I did a pair of premium dry aged bone-in rib eyes last night for Valentines and they came out just the way I like them - nicely browned outside and medium rare inside.  I did them in the garage with the door just half open because we had a strong east wind blowing in some cold wintry air.  It was still pretty cold there, about 40°, but the steaks came out okay.  The gauge in the hood showed it hitting about 500° with just 3 burners, but I have no idea how accurate that thing is - using the term "accurate" in the same sentence with a hood thermometer is probably an oxymoron, if past experience is any indication.


----------



## ewillie (Feb 16, 2015)

I went back and forth around the holidays on a gas grill myself.  I had a 5 burner Vermont Castings that was showing it's age, but I have a Big Green Egg and a Traeger, so I didn't think I needed a huge gas grill.

I looked at a variety of grills but ended up with a Weber E310 which is a no-frills three burner.  Bought it on Amazon for $485, no tax and free shipping.

It went together beautifully, and seems very solid with even heat.  I've done steaks, chicken, and burgers on it so far (Central Ohio weather has not cooperated much the last couple of months), and all have come out well.  I'm particularly pleased with the ignitor, which fires after barely touching it, a feature I've found problematic on past grills.

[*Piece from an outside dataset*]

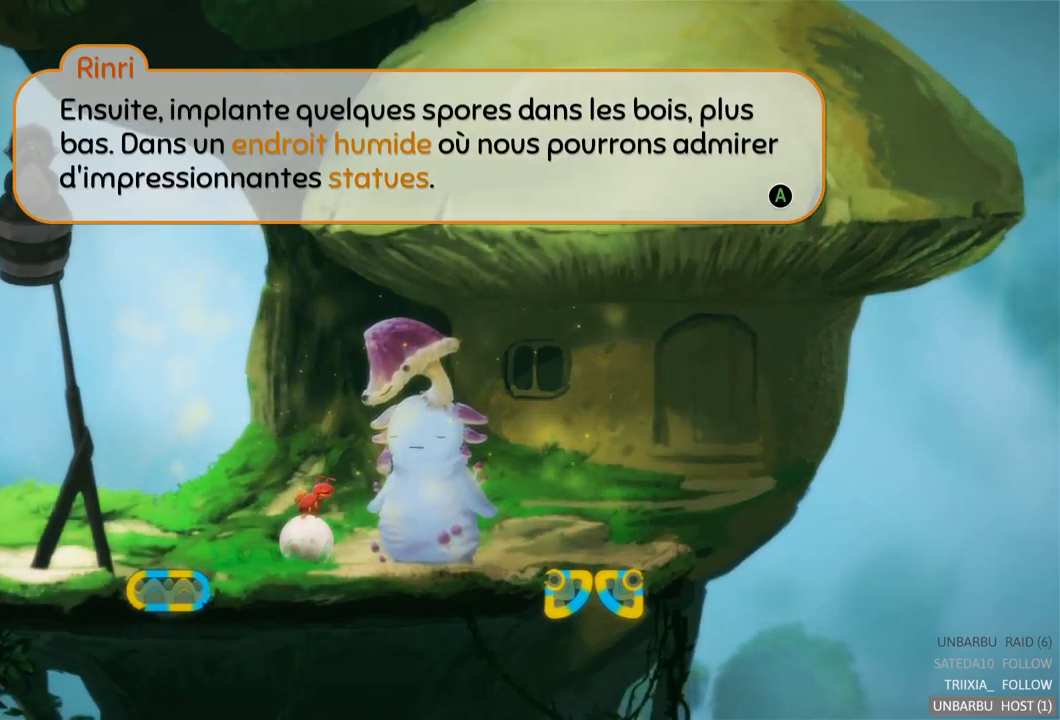
{"buttons": [], "left_stick": "center", "right_stick": "center", "events": []}
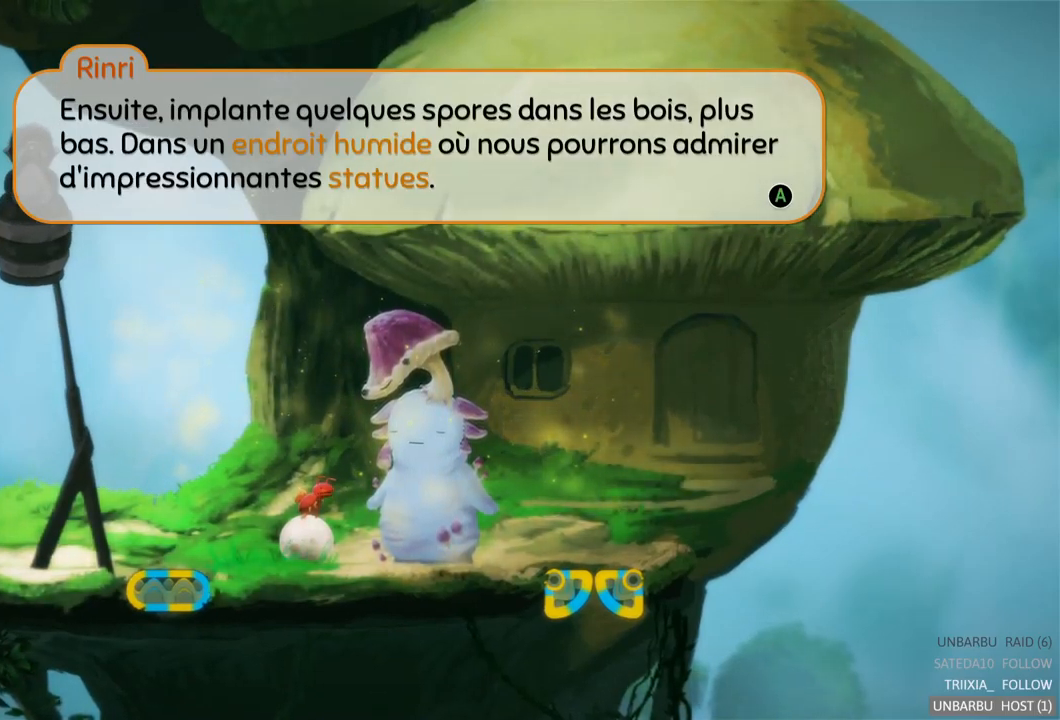
{"buttons": [], "left_stick": "center", "right_stick": "center", "events": []}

As I said, very basic, but nice quality.  Very pleased so far.


----------



## kcrancho (May 26, 2015)

Has anyone trie  Char broil commercial series??!!  Excellent long lasting and great price!!  Now they have infrared!! Awesome!  PLUSSS!!  You can get the conversion kit to have it run on LP or natural gas!!!


----------



## kcrancho (May 26, 2015)

They don't sell those anymore that I could find anyway..  They say Lowes butLowes says they don't??  The good thing is I think they have parts for them still.  Yes they are real good grills and can't see why they would discontinue them.


----------



## matchew (May 28, 2015)

We purchesed a Char Broil infared grill a couple years ago. If you cook anything with a high fat content like any steak with a good marble to it or 80/20 burger we would be sending smoke signals to the next town over due to the fat dripping on the tray/shild that makes the grill "infared". That same tray needed to be replaced twice in two years due to corrosion. We cook on the grill at least a couple times a week and keep it coverd when not in use.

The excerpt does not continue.